Does that mean there are 10 percent more supporters of transgender rights at the end of the study? Not exactly—participants are not being asked one yes/no question, but rather a collection of questions to measure their knowledge and attitudes. “You can almost think of it as an SAT of transgender rights,” Kalla says. “Just like if I wanted to know your mathematical aptitude, I wouldn’t just ask you one question, I’d ask you 20 questions and combine them together.” A good frame of reference for the results, Kalla says, is that the support for transgender rights among those canvassed went up by the same amount that nationwide acceptance of gay rights did in the 14 years between 1998 and 2012.
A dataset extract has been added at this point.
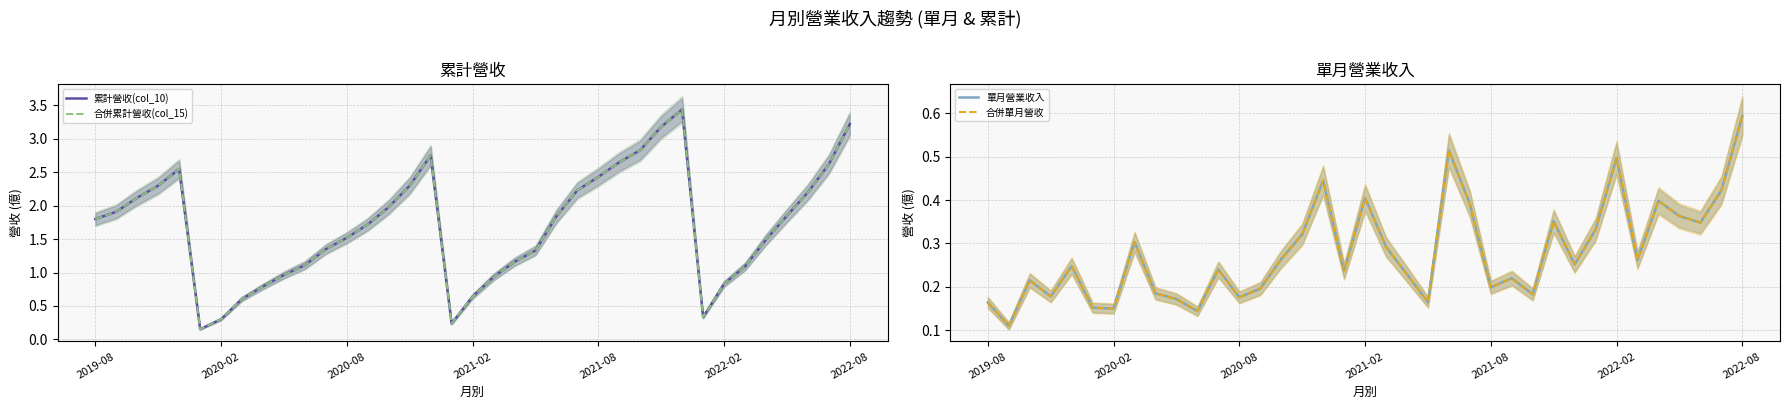

True or false: 合併單月營收 has a value of 0.2 at 26.

True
More interesting is that it didn’t matter whether the people knocking on doors and talking to people about transgender rights were themselves transgender. We don’t know why this should be so—the empathy mechanism suggested by the phony LaCour results rests on a rich and unfaked body of research—but it’s a fascinating question.
And more questions are just what Kalla and Broockman would like to see. They took great care to describe their methods and mathematical models so that others can repeat the experiment and design new ones to tease apart how these long interviews change minds and whether the technique can be applied to other issues besides transgender rights. Maybe the most exciting thing about their real experiment is that, working with Berkeley political science professor Jasjeet Sekhon, they’ve come up with a way to run these studies at a fraction of what they would otherwise cost.
Kalla and Broockman even ran a small experiment to see whether persuasive canvassing could change people’s views on abortion, whether there was perhaps hope that even on the most divisive of topics we could find a way to stop talking past each other. And?
“It had no effect on changing attitudes toward abortion,” Kalla says.
Or, as the paper says, “This study estimated a precise zero.”
Brendan Buhler doesn’t have an actual uncle named Fred.